Use of spatial proteomics to dissect an emerging inflammatory pathway for targeted cancer prevention

Background Chronic inflammation is a hallmark of ageing and a major cause of age-related cancer.

A key contributor is the milieu of factors secreted by senescent cells known as the senescence associated secretory phenotype (SASP). The NF-kB transcription factor is a major driver of the SASP. However, how this pathway is triggered in senescence initiation remains elusive.

We recently demonstrated that the PolI complex component, TIF-IA(RRN3), accumulates as a very early response to senescence induction and in ageing tissue.

TIF-IA accumulation is paralleled by nucleolar coalescence (a hallmark of aging and senescence), preceding transcription of SASP factors.

Furthermore, inhibiting this TIF-IA accumulation inhibits nucleolar coalescence, expression of SASP factors and senescence. In converse, overexpression of TIF-IA promotes nucleolar coalescence, the SASP and senescence.

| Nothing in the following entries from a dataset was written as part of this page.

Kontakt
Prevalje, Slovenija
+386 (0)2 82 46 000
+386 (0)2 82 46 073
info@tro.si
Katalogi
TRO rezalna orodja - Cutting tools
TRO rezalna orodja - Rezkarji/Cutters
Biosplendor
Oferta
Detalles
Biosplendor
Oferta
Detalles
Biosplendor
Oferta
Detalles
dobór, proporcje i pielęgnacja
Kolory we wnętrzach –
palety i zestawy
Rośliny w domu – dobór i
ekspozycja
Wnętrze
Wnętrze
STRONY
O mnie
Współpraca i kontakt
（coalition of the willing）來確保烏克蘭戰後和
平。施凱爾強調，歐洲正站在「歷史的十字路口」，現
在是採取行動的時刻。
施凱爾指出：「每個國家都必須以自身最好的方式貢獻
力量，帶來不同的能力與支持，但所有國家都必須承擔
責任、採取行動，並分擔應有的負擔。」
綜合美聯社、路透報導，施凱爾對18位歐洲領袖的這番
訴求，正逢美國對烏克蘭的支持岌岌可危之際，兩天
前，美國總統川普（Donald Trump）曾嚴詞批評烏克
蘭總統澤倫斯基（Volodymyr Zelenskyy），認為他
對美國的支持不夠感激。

These data reveal an emerging nucleoli-NF-kB inflammatory pathway that has considerable relevance to chronic inflammation and cancer prevention.

Aims Blockade of the NF-kB transcription factor has been the focus of considerable research effort but, has not yet materialised.

The overarching aim of this study is to advance our understanding of NF-kB activation in senescence/ageing, to reveal novel means to intervene with this pathway to prevent the SASP and cancer.

To this end, we specifically aim to identify signalling networks triggered by TIF-IA accumulation that have relevance to nucleolar fusion and transcription of SASP factors.

Methods Changes in the subcellular localisation of signalling molecules is an important mechanism to coordinate the initial response to stimuli.

Therefore, we will use Localisation of Organelle Proteins by Isotope Tagging after Differential ultraCentrifugation (LOPIT-DC) to quantify the changes in the spatial proteome induced by expression of wild type TIF-IA, and two TIF-IA mutants we have identified to have differential effects on transcription of SASP factors.

Published, bioinformatic pipelines will be used to deep mine the data, comparing WT v mutants to identify changes associated with activation of NF-kB and the SASP. Studies will be carried out in a colonic adenoma cell line as this has relevance to cancer prevention.

How the results will be used We will use the data generated in this preliminary study to attract large scale funding to: validate the findings in senescence models in vitro and in vivo; screen drugs known to modulate identified pathways using a unique nucleoli-NF-kB signalling phenotypic assay we have developed; explore identified networks in ageing and in adenoma-to carcinoma progression of colon cancer using unique human tissue we have access to.